Wilkie wins OK to lead VA
Senate confirms Trump’s third nominee for post.
WASHINGTON — After months of tumult, Pentagon official Robert Wilkie was confirmed as secretary of Veterans Affairs on Monday by a Senate vote, as he takes on the task of fulfilling President Donald Trump’s promises to fire bad VA employees and steer more patients to the private sector.
Wilkie is Trump’s third pick for the job in 18 months. The long-time public official says he will “shake up complacency” at VA, which has struggled with long waits in providing medical treatment to millions of veterans.
He won confirmation by a vote of 86-9 after a Senate panel approved his nomination. Only Sen. Bernie Sanders of Vermont at the time voted “no,” citing concerns the Trump administration would “privatize” VA.
Wilkie, 55, is expected to be sworn into office quickly, the White House has told some veterans groups, possibly joining Trump at the Veterans of Foreign Wars national convention Tuesday in Kansas City. VFW has left a slot open for the “VA secretary” to speak before Trump addresses the convention.
Trump selected Wilkie for the post in May after firing his first VA secretary, David Shulkin, amid ethics charges and internal rebellion at the department over the role of private care for veterans. Trump’s initial replacement choice, White House doctor Ronny Jackson, withdrew after allegations of workplace misconduct surfaced.
Wilkie, a former assistant secretary of defense under President George W. Bush, has received mostly positive reviews from veterans groups for his management experience, but the extent of his willingness to expand private care as an alternative to government-run VA care remains largely unknown.
Trump last year pledged he would triple the number of veterans “seeing the doctor of their choice.” Currently more than 30 percent of VA appointments are made in the private sector.
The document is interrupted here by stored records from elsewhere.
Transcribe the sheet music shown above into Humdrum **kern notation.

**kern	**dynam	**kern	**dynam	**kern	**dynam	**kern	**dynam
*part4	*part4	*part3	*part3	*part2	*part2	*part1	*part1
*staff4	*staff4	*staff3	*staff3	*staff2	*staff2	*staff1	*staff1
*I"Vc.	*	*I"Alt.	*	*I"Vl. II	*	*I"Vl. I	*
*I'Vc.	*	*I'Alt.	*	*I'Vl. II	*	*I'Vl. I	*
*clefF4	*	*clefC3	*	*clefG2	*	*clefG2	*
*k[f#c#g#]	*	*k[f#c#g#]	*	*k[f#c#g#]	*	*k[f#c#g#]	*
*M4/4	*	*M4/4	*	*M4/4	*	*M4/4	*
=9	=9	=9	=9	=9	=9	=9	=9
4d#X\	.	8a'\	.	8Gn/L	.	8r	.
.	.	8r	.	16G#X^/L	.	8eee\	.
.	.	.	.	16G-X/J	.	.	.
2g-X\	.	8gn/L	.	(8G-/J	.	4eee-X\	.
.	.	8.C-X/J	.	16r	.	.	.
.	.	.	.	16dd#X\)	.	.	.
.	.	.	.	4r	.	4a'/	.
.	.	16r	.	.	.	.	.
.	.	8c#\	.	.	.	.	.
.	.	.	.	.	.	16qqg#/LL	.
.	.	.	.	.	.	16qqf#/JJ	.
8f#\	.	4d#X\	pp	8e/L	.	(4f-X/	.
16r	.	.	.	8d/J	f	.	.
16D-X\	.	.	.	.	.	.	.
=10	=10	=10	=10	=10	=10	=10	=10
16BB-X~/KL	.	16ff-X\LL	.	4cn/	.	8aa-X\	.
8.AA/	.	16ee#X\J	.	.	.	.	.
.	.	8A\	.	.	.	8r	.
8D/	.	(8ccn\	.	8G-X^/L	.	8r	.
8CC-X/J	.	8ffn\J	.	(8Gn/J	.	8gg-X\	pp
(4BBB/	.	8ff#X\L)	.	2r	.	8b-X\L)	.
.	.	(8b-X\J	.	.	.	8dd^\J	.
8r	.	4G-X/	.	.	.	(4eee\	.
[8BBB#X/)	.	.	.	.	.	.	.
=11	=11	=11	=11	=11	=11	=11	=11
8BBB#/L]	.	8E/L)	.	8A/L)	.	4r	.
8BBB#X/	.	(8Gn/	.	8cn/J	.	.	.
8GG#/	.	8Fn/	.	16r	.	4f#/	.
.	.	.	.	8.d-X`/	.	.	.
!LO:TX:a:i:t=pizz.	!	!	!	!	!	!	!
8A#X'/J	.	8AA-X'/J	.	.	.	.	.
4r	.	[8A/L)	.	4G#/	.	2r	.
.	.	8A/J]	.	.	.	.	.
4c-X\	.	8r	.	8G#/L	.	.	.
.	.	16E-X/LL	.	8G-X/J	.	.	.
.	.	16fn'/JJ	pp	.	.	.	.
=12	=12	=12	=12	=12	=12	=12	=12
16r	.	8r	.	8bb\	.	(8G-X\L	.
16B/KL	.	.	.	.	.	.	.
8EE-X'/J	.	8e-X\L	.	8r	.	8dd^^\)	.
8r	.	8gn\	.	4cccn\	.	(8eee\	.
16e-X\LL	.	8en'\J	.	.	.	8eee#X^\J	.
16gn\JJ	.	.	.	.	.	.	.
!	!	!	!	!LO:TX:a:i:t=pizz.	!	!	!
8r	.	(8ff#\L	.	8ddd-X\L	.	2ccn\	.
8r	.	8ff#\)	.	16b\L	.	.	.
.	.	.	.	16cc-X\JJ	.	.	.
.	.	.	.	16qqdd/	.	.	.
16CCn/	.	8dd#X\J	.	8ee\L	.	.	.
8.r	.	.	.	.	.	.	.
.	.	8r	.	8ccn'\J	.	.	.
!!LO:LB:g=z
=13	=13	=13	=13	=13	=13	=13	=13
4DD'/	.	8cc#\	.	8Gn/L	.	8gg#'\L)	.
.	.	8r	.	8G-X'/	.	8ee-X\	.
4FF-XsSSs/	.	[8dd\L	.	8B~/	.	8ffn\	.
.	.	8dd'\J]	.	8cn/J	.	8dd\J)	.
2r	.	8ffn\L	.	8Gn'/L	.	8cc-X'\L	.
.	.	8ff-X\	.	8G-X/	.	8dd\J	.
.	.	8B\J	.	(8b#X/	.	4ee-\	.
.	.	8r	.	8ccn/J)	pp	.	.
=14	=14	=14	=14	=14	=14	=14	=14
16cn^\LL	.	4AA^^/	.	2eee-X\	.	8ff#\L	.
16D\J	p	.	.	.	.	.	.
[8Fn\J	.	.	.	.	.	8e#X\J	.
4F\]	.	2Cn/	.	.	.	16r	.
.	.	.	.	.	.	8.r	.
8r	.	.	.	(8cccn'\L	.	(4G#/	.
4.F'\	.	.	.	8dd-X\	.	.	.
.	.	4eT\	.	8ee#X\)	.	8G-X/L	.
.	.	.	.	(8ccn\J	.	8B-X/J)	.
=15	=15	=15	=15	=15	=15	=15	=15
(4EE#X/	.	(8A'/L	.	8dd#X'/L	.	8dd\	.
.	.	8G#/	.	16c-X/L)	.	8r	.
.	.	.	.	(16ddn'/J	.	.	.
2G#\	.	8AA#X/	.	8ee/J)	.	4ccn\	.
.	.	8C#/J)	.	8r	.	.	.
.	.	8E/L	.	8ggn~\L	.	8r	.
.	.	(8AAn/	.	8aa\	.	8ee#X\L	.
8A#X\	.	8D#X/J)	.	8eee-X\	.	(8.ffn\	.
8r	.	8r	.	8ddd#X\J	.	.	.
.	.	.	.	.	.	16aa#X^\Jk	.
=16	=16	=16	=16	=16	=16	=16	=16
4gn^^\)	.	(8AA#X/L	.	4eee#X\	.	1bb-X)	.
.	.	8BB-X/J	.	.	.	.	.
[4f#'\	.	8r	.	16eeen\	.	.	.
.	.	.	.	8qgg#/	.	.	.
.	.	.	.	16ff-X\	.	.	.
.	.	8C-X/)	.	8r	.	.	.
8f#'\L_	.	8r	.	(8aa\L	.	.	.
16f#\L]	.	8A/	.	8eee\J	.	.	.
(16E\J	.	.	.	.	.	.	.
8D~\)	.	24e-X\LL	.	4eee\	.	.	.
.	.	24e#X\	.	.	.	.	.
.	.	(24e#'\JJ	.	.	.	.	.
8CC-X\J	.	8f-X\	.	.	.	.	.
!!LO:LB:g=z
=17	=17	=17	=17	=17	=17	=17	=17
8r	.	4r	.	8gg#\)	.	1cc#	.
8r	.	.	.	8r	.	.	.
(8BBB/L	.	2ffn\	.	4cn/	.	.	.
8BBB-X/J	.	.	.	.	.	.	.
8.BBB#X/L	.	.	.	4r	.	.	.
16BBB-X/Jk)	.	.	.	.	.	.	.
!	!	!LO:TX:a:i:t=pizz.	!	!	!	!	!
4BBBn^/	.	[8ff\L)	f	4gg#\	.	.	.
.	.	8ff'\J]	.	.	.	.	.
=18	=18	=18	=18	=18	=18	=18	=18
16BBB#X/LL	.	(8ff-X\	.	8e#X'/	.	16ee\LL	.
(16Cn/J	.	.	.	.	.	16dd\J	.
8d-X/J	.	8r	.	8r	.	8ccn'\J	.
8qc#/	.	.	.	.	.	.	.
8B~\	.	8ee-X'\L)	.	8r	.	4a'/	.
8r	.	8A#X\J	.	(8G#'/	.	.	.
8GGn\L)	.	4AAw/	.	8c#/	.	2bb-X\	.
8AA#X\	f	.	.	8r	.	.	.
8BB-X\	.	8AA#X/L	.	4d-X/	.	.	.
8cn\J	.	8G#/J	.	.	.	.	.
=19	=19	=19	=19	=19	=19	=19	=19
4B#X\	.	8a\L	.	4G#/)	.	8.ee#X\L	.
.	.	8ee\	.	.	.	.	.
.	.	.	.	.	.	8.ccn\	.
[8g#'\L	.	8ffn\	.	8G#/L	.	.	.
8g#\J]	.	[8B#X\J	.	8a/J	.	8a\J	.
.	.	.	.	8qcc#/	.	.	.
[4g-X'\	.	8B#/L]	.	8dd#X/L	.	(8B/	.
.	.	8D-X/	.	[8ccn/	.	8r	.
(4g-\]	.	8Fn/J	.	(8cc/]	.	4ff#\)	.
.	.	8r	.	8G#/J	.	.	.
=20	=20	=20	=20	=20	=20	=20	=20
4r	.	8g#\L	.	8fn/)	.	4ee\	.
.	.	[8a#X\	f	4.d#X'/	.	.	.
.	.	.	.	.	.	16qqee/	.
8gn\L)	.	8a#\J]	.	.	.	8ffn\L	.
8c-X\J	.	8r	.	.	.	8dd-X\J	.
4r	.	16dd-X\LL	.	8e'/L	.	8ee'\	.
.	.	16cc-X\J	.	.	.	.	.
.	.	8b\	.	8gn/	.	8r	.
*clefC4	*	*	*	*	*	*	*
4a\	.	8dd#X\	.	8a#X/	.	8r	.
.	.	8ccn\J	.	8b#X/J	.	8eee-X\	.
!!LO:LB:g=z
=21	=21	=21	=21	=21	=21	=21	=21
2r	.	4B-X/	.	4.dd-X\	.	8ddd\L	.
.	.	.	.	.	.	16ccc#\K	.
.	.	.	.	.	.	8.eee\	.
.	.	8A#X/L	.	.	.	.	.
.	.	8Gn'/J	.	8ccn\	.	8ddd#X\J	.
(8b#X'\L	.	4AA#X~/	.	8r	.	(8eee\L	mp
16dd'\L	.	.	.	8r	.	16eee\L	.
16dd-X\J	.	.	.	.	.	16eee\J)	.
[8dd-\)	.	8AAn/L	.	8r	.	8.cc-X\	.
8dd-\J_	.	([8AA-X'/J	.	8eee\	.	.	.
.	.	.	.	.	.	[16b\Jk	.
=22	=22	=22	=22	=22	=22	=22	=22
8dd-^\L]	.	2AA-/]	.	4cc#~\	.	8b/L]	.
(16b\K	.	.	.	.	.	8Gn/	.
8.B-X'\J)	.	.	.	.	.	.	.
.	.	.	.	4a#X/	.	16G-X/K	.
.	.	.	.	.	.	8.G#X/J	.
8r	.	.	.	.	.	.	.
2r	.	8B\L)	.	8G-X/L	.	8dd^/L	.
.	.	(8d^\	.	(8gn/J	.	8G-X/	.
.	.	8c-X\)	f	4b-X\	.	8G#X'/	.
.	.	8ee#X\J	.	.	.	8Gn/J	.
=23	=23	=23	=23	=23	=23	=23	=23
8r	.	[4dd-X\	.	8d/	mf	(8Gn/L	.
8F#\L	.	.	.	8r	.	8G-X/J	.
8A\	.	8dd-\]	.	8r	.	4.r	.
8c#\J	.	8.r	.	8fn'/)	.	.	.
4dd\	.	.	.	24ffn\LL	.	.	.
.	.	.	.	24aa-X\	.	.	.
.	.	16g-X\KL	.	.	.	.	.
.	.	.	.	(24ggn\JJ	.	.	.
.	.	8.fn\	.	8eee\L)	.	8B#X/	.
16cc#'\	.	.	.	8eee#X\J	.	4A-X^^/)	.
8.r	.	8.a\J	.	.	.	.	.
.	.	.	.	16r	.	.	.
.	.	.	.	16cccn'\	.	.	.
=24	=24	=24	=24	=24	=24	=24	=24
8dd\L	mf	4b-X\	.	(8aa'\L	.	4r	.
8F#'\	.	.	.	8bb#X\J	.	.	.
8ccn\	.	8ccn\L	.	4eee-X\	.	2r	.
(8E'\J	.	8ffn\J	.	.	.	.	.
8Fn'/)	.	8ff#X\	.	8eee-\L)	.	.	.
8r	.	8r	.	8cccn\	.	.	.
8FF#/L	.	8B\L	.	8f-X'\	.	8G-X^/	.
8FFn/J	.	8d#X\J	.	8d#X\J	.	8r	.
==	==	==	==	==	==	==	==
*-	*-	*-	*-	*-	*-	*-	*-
During his confirmation hearing, the Air Force and Navy veteran insisted he would not privatize the government’s second-largest agency of 360,000 employees and would make sure VA health care is “fully funded.” When pressed by Sen. Jon Tester, the top Democrat on the panel, if he would be willing to disagree with Trump, Wilkie responded “yes.”
“I have been privileged to work for some of the most high-powered people in this town,” said Wilkie, a Pentagon undersecretary for Defense Secretary Jim Mattis. “They pay me for ... opinions, and I give those to them.”
Wilkie will be charged with carrying out a newly signed law by Trump to ease access to private health providers. That law gives the VA secretary wide authority to decide when veterans can bypass the VA, based on whether they receive “quality” care. Major veterans groups see VA medical centers as bestsuited to veterans’ specialized needs, such as treatment for post-traumatic stress.
Wilkie also will have more power under a new accountability law to fire VA employees. Lawmakers have raised questions about the law’s implementation, including how whistleblower complaints are handled and whether the law is being disproportionately used against rank-and-file employees.
“The tone has been set by President Trump on the direction of VA reforms,” said Dan Caldwell, executive director of the conservative Concerned Veterans for America.